In terms of residential use per inhabitant, the largest portion of energy consumption goes towards heating, at 1.83 MWh, followed by home appliances and hot water, at 0.78 and 0.59 MWh respectively. In terms of services, inhabitants’ average use of small commerces is the largest contributor at 0.83 MWh per year, followed by other public services and small offices, at 0.51 and 0.29 MWh each. The largest contributor to energy use across the cities considered, however, is private transport, at 1.98 MWh, while public transport consumes 0.28 MWh.
The research found that average consumption differed somewhat across cities surveyed. In Malaga for instance, an average citizen uses 6.81 MWh of energy per year, considerably below the average, while in Gijon, Valladolid and Madrid consumption was more than a MWh per inhabitant per year above the average, at 9.88, 9.81 and 9.68 MWh per inhabitant per year respectively.
In terms of the 11 key indicators, the research found a mixed bag in terms of performance among the 15 cities. The mixed bag results reflects the possibility for broad gains in some instances, although in others, reflects local geography – such as more severe winters.
When it comes to the energy efficiency index developed from the 11 indicators, Bilbao and Zaragoxa take the number one spots, on 85.1 and 81 respectively. Both have low transport energy consumption, largely due to not utilising private transport options, as well as low consumption per resident, both ranking in the top five.
The worst performers on the list are Valencia and Gijon, at 66.8 and 64.2 respectively. Both cities perform relatively well in transport consumption, at 2.2 MWh apiece, however, they perform relatively poorly in terms of consumption per resident, at 9.7 MWh and 9.4 MWh per year per home. Both cities spend considerably more energy on white appliances than others, as well as incurring higher heating energy expenditure.
Towards energy efficiency
The research also sought to identify the potential energy saving from the introduction of energy saving measures into the wider economies of the 15 cities considered. The authors note that they envisage four key factors in determining the potential energy saving per sector, including “1) all improvements are based on volumes of activity per city and sub-sector, in 2015; (2) only currently available technologies are considered according to their existing improvement potential; (3) a decade is considered the time frame – long enough to allow for public policy to be defined and implemented, and short enough for forecasts to be meaningful; (4) we have considered profitable investments only, as defined by current energy prices and technological costs.”
Using the above criteria as a basis, the consulting firm calculates that an average saving of -37% is possible across the 15 cities surveyed, accounting for a drop from 8.55 MWh per inhabitant to 5.4 MWh per inhabitant. The biggest savings would occur in the residential segment, at -1.46 MWh, followed by the services segment at -1.08 MWh, while transport would see a -0.61 MWh drop.
The biggest savings would come from improving the housing stock across the 15 cities, many of which have relatively poor energy ratings. The move would include replacing inefficient heating systems with more advanced systems – such as low-temperature boilers – or by improving the insulation of households.

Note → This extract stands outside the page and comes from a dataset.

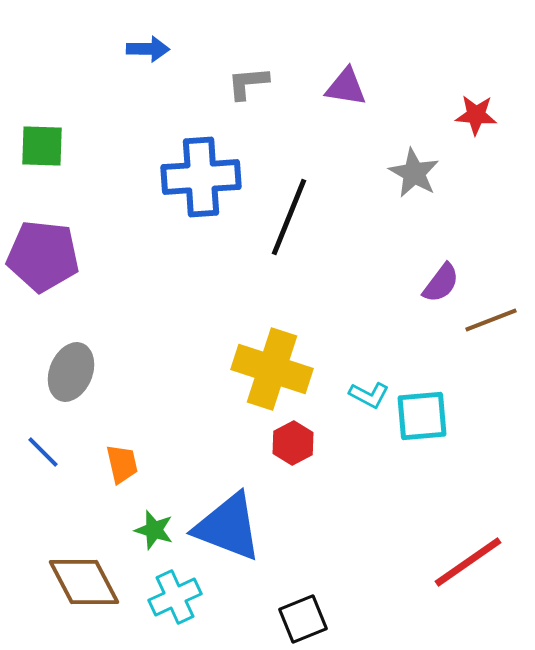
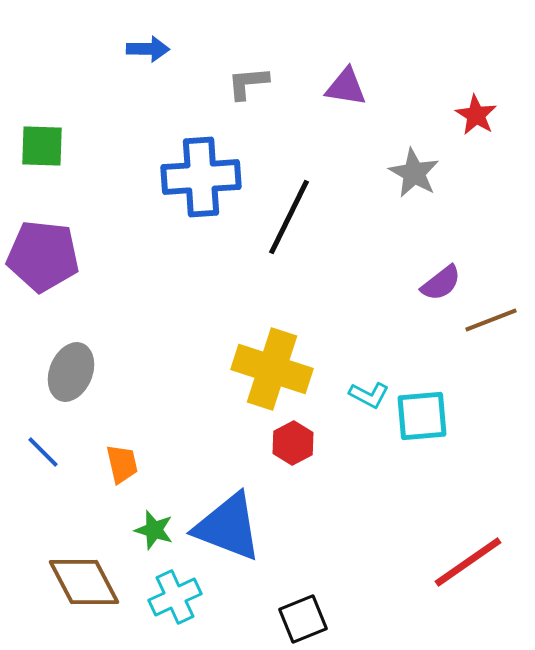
red star: rotated 27 degrees clockwise
black line: rotated 4 degrees clockwise
purple semicircle: rotated 15 degrees clockwise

The services sector too would benefit considerably from more efficient insulation and heating, as well as more efficient lighting systems. Electrification of public transport, and electrification of vehicles more widely, would reduce the energy consumption of the transport sector.

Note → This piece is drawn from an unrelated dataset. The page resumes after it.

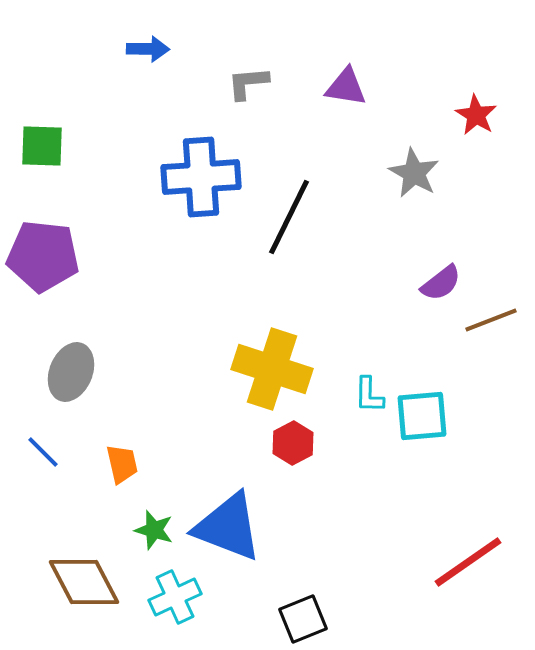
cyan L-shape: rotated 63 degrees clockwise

The implementation of energy efficiency measures would have considerable environmental and social benefits. The study finds that energy efficiency measures resulting in the -37% drop in total energy consumption per inhabitant per year would “reduce CO2 emissions by 18.8 million tons, which, excluding the heavy industry, represents 30% of the reduction target for Spain in 2030.” A reduction in the use of fossil fuel in cities would have considerable public health benefits. The WHO estimates that air pollution is responsible for the deaths of 6,800 citizens every year in Spain, the saving set out by the firm would see a 25% drop in ppm concentration of fine particles, reducing yearly deaths. Finally, consumers would save up to €3.4 billion every year.
The investment cost for local authorities to bring about the changes across the 15 cities stands at around €11 billion. The biggest investments include €4 billion to upgrade and insulate the residential housing stock, and the electrification of the bus systems, at €3.2 billion. A further €2.3 billion would allow businesses to improve their overall performance in terms of energy consumption.